_EXTRACTED TEXT:_
::::
This means that we can increase the RTA load on the system by increasing c. As the use case states that the system may be able to answer ad-hoc queries, the workload may be unpredictable. In order to model this, we disallow the use of any indexes on the statistics, except for the primary key.

The experiments are conducted on servers equipped with a dual-socket 4 core Xeon E5- 2609 CPU, each core operating at 2.40 GHz. Each server features 32KB L1 cache, 256KB L2 cache and 10240KB L3 cache as well as 4x32GB DDR3-DIMM, resulting in a total of 128GB RAM. We use a standard Linux 4.6.3-1 running kernel 3.4.4, and GCC-4.7.2 and communicated over InfiniBand. As illustrated, we decide to host SEP nodes and storage nodes on the same physical nodes (e.g. communicating through shared memory) and thin RTA processing nodes separately. We use one dedicated machine for generating random events and measuring end-to-end throughput and response time of the event processing. This machine can be configured to send events at a certain rate (e.g. as specified by the benchmark). The creation of random RTA queries and end-to-end measurements of throughput and response time are executed directly on a single RTA node with c threads, which can work well because it was not fully utilized by RTA processing activities.

As stated, the AIM system may be able to cope with an event rate of 3.6 events per entity per hour and scale from 10M to 100M entities. We therefore first execute a number of experiments to determine the optimal resource allocation and parameter setting for 10M entities and 10,000 events per second and then steadily increased the number of entities up 100M. All experiments are conducted using a query mix of all seven queries, drawn at random with equal probability. We report average end-to-end response time and overall query throughput of RTA queries. As the event rate can be configured to meet f_SEP, we only report measured SEP throughputs that deviated from the event rate. t_SEP is always met and is therefore omitted from the results. We used the following default values for the experiments: 10M entities, 10,000 events/sec, 8 RTA client threads (c = 8), 1 SEP server thread (s = 1 ), 5 RTA server threads n = 5 (= number of data partitions), 1 AIM server.

Fig. 12 shows performance diagrams of a system for querying and updating entries in a data base according to an implementation form. The diagrams illustrate an average response time of RTA queries in msec for 10M entities, 10,000 events/sec, in a default configuration comprising 1 server, n = 5, and c = 8.

Fig. 13 shows performance diagrams of a system for querying and updating entries in a data base according to an implementation form. The diagrams illustrate a throughput of RTA queries in queries/sec for 10M entities, 10,000 events/sec, in a default configuration comprising 1 server, n = 5, and c = 8.

A preliminary experiment shows that one single SEP thread can handle up to 15,000 events per second, which is more than enough for serving 10M entities and is why we fix the number of SEP threads to one. Fig. 12a and 13a show response time and throughput for different numbers of storage partitions (= RTA server threads) and different bucket sizes on a single storage server. As hypothesized, we obtain optimal performance when allocating exactly as many threads as there are cores. As we have one SEP thread and two

communication threads, this results in 5 RTA server threads on a 8-core machine. Moreover, we can see that with 4 and 5 partitions, all SLAs are met (remember that we merge after each scan and therefore t_fresh is in the same magnitude as response time and therefore clearly below 1 sec). For n = 6, the SEP throughput falls below 10,000 to about 8,000 events/sec for the different bucket sizes, which is a direct consequence of the thread thrashing at the storage nodes. As we can see, bucket size does not seem to have an impact on performance as long as it is large enough. Notice that the ColumMap outperforms the pure column store (which is referred to as all).
::::
[Multi-view geometry data]
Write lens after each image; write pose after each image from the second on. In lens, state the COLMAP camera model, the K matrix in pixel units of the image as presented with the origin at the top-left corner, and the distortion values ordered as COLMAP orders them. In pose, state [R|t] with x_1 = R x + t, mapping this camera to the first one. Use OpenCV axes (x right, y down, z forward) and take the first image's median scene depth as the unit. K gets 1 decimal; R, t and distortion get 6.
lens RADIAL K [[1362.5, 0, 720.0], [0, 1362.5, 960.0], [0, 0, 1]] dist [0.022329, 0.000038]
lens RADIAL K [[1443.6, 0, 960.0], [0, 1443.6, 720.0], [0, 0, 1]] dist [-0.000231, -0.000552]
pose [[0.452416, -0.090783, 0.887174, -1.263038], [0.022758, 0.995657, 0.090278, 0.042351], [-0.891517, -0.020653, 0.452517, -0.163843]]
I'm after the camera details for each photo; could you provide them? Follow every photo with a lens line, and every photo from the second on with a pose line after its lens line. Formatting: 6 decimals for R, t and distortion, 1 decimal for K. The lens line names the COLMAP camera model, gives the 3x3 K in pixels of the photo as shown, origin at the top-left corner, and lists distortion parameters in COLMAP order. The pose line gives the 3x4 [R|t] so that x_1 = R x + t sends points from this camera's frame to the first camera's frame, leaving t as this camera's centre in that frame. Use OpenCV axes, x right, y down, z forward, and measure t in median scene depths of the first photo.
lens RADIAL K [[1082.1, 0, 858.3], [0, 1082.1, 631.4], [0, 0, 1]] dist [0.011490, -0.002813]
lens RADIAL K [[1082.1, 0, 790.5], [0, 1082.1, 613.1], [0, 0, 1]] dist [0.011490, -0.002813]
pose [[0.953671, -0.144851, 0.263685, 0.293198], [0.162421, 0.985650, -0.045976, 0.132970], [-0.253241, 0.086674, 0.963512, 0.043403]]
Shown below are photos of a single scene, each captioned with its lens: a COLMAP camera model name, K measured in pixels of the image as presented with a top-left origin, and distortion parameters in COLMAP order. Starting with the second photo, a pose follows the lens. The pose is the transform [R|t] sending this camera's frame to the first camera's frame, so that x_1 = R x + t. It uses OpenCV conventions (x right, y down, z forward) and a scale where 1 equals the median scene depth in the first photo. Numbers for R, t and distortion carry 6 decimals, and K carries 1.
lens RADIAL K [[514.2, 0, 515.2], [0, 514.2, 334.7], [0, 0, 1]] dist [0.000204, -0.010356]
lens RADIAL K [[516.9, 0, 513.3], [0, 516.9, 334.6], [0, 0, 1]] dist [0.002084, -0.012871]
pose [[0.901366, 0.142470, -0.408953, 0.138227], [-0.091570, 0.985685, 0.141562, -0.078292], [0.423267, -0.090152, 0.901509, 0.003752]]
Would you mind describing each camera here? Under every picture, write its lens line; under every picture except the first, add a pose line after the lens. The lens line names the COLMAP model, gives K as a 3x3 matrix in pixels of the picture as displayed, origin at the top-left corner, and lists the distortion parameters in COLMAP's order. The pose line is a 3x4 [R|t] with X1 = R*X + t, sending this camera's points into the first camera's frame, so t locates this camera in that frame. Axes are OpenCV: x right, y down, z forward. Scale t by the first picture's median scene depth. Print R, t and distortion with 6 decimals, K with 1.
::::
_ABOUT THIS EXERCISE:_
From the passage on the AIM system experiments, reproduce word for word the stretch starting at "This means that" and ending at "the primary key.". The items above play no part in what comes next.

_SOLUTION:_
This means that we can increase the RTA load on the system by increasing c. As the use case states that the system may be able to answer ad-hoc queries, the workload may be unpredictable. In order to model this, we disallow the use of any indexes on the statistics, except for the primary key.